Now, i admit, if i buy Major Dickinson decaf, and use it right away, that’s pretty decent, too. But it gets gross if i keep it for a week. This stuff keeps forever in the freezer. (More than a year, anyway.) It’s vastly better than any of Keurig decaf I’ve found. And with my haphazard coffee consumption, that extended window of deliciousness is really valuable.

How do i drink it? I prefer good coffee straight up, hot and fresh. I like drip and espresso. And really good coffee is best lightly roasted. All dark-roasted coffee taste much the same. (Which means mediocre coffee is often better if it’s more darkly roasted.) I prefer mediocre or bad coffee with a lot of dairy, preferably cream, but whole milk will do. I also enjoy cappuccino, which is almost a different thing.

I use an “english muffin” w/ Boursin. Bagels get cream cheese & smoked salmon, capers.
But with coffee, I prefer baklava (as said earlier), or some kind of sweet pastry; cinnamon rolls or the pecan danish thing they sell at the store bakery.

I dont like sour coffee, I love bitter coffee. I always thought starbucks (the plain coffee) was not sour, but more bitter, and I liked that. In an experiment, I specifically bought robusta (more bitter more caffeine) only beans, and arabica only beans (less caffeine, more acid), trying to blend it myself, but I couldnt make it work.

I make cold brew at home, basic Folger’s medium dark roast, 3 cups of grounds in a gallon pitcher, fill with unsoftened well water, soak for about 20 hours, filter and refrigerate. No dilution, as the Mrs. and I like it strong. I enjoy about 10 oz every AM with a big shot of half and half and 2 ice cubes, and that’s it for my daily coffee consumption as a rule.

I used to be super into making espresso at home, grinding my own beans in a top level burr grinder, and able to make a godshot about every 3rd or 4th try when I was on the top of my game, but it got to be too much effort, frankly. I still love a godshot espresso when I can find one though. But I fear that if I try making it at home again, I’ll want to go with a fancy lever machine like a La Pavoni. Down that path would lead to madness. Though if I could do godshots in 2 pulls out of 3, it’d be worth it.

Can you please explain godshot? Not a terminology I’m familiar with.

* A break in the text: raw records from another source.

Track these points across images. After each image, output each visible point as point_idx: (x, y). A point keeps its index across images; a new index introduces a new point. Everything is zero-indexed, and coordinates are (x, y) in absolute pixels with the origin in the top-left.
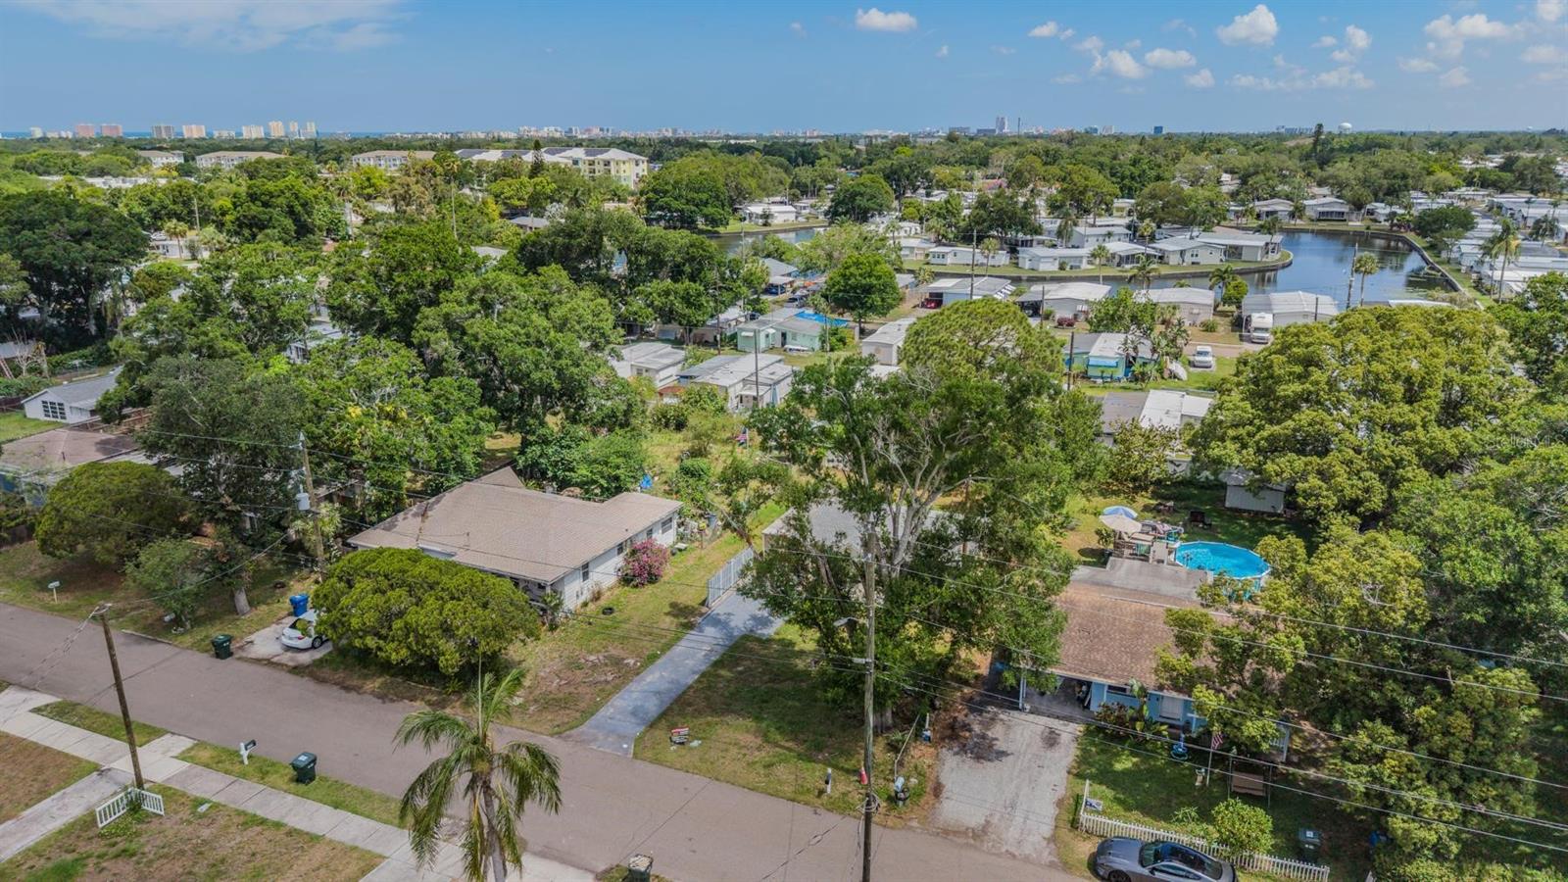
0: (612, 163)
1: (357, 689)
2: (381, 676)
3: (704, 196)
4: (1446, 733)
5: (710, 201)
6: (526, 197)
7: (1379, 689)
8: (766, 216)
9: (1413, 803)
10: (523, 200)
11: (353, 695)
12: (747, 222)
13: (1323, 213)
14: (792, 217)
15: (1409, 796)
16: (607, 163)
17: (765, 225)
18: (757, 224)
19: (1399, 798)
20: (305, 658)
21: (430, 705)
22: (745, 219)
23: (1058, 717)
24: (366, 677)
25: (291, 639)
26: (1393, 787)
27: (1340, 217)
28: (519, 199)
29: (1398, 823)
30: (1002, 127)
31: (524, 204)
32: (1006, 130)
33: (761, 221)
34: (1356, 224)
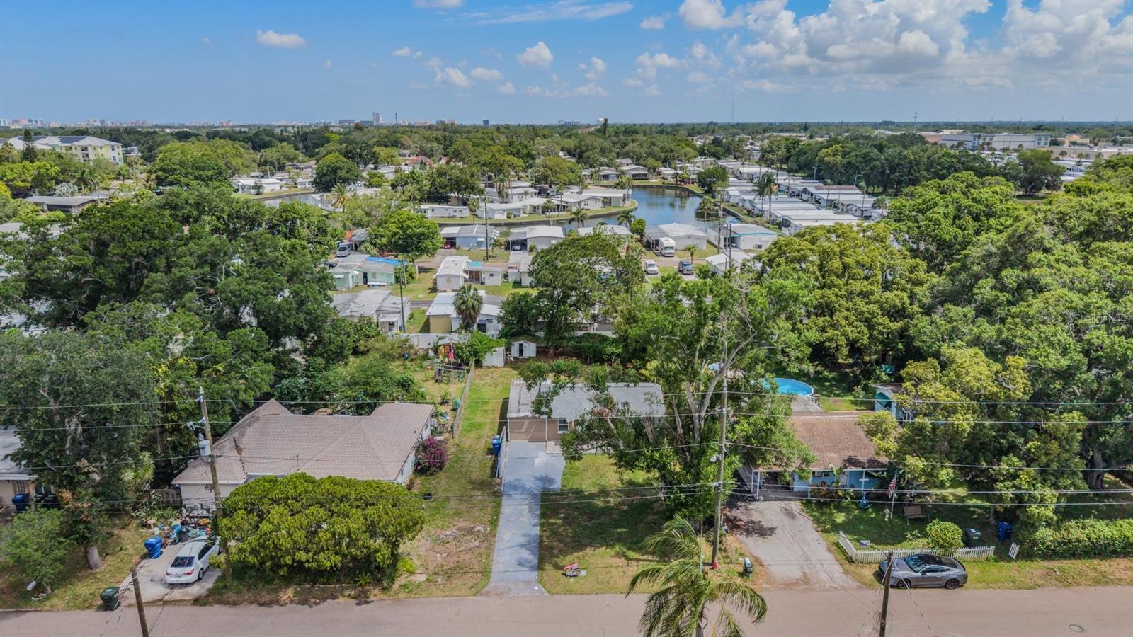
0: (89, 149)
1: (277, 602)
2: (287, 587)
3: (210, 173)
4: (1047, 454)
5: (214, 177)
6: (30, 179)
7: (1004, 437)
8: (258, 188)
9: (1039, 497)
10: (27, 181)
11: (276, 608)
12: (240, 192)
13: (634, 175)
14: (277, 187)
15: (1037, 493)
16: (85, 149)
17: (258, 194)
18: (250, 193)
19: (1030, 496)
20: (196, 590)
21: (353, 598)
22: (238, 190)
23: (780, 500)
24: (276, 591)
25: (179, 576)
26: (1027, 490)
27: (644, 177)
28: (22, 181)
29: (1034, 509)
30: (378, 121)
31: (29, 185)
32: (381, 122)
33: (253, 191)
34: (655, 181)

" A God shot is traditionally a double ristretto shot that is brewed using the same amount of ground coffee as a double espresso but which only yields a volume of 1 oz, the same as a single espresso. In recent times the term is used in every day vernacular, which can refer to a well pulled standard espresso shot. The God shot will always be served in a 2 oz demitasse."
From here: God Shot - Coffee Dictionary

Czarcasm nails the classic definition, a double ristretto. I do adore a ristretto, it’s true.

But the more current definition of godshot, from the same source cited above is " A God shot can be described as a perfect shot achieved from an espress machine, where the recipe and all of the parameters that go into espresso brewing such as bean type, roast, grind size, dose, water volume and temperature, as well as properly maintained and clean machinery all align to produce a coffee shot that is considered to be perfect by the taster, barista or customer".

Thank you. I rarely have expresso. I really enjoy the coffee my wife has figured out, but I am not actually a coffee snob at all. Now beer, that is where I get particular. I’ve been called a beer snob and I can’t deny it.